• Written instruction a: In the article about Linda Troeller's exhibition, who is the photographer's husband?

— start Supplied text —

A Journey to Joy Through Decades of Troeller’s Erotic Portraiture

Linda Troeller: “Fango” / 1994 / Giclee print / 13 x 19 in. / Courtesy of the artist

BY PUMA PERL | Several days after the opening of Self Power | Self Play: 50 Years of Erotic Portraiture by Linda Troeller, I received an email message from the photographer. She and her husband, artist Lothar Troeller, had been riding down Fifth Avenue and passed by the Museum of Sex; he’d been able to photograph with the poster of her exhibition prominently displayed.

“What a treat to go by on a bus and see it!” she wrote, her excitement palpable in the brief note.

Promotional material for the exhiition. Photo: Linda Troeller, “Self-Portrait, Annie Leibovitz Workshop” / 1987 / SX-70 color Polaroid print 3 1⁄8 x 3 1/16 in. / On loan from Bryn Mawr College Special Collections

Entering the gallery exhibit 45 years later, the visitor’s eye is immediately drawn to Self-Portrait, Silver, a 2022 self-portrait. In both photographs, Troeller gazes fearlessly into the camera. Revisiting the two photos, I sense a searching quality in the younger Troeller’s eyes. Now in her 70s, Troeller appears simultaneously grounded and transported, an artist who has fully come into her own.

— end Supplied text —
— start Given information —

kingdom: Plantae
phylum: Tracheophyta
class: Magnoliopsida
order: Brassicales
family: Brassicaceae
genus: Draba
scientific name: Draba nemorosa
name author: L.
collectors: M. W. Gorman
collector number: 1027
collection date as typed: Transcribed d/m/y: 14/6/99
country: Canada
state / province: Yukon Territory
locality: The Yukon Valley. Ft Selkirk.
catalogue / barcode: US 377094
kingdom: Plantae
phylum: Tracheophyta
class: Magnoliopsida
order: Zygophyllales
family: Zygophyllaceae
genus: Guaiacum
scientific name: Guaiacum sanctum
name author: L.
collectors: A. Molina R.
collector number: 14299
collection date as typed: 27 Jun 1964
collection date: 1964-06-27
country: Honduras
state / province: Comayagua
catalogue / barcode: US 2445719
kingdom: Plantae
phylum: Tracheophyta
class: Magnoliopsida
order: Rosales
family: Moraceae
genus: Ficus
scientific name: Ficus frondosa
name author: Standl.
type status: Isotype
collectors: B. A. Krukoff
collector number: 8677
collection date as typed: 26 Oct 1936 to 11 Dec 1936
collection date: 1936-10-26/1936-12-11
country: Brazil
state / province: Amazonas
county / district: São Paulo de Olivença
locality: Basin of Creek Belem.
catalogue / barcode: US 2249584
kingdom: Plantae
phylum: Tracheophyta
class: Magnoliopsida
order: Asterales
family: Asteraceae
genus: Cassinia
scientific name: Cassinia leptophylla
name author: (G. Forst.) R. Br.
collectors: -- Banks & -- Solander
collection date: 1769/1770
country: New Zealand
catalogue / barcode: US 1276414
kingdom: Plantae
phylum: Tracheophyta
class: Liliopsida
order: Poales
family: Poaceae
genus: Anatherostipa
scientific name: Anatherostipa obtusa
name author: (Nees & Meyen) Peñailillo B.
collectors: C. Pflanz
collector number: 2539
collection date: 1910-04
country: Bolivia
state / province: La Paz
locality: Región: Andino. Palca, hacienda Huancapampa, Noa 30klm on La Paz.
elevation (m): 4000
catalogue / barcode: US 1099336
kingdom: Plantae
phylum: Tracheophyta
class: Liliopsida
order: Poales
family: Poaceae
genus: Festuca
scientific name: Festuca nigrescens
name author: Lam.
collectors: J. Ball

— end Given information —

• Written instruction b: In the records, rewrite only the lines starting at the one containing "genus: Cassinia" and ending at the one containing "genus: Festuca", with "locality" replaced by "site" and all else unchanged.

• Reply a: Her husband is the artist Lothar Troeller.

• Reply b:
genus: Cassinia
scientific name: Cassinia leptophylla
name author: (G. Forst.) R. Br.
collectors: -- Banks & -- Solander
collection date: 1769/1770
country: New Zealand
catalogue / barcode: US 1276414
kingdom: Plantae
phylum: Tracheophyta
class: Liliopsida
order: Poales
family: Poaceae
genus: Anatherostipa
scientific name: Anatherostipa obtusa
name author: (Nees & Meyen) Peñailillo B.
collectors: C. Pflanz
collector number: 2539
collection date: 1910-04
country: Bolivia
state / province: La Paz
site: Región: Andino. Palca, hacienda Huancapampa, Noa 30klm on La Paz.
elevation (m): 4000
catalogue / barcode: US 1099336
kingdom: Plantae
phylum: Tracheophyta
class: Liliopsida
order: Poales
family: Poaceae
genus: Festuca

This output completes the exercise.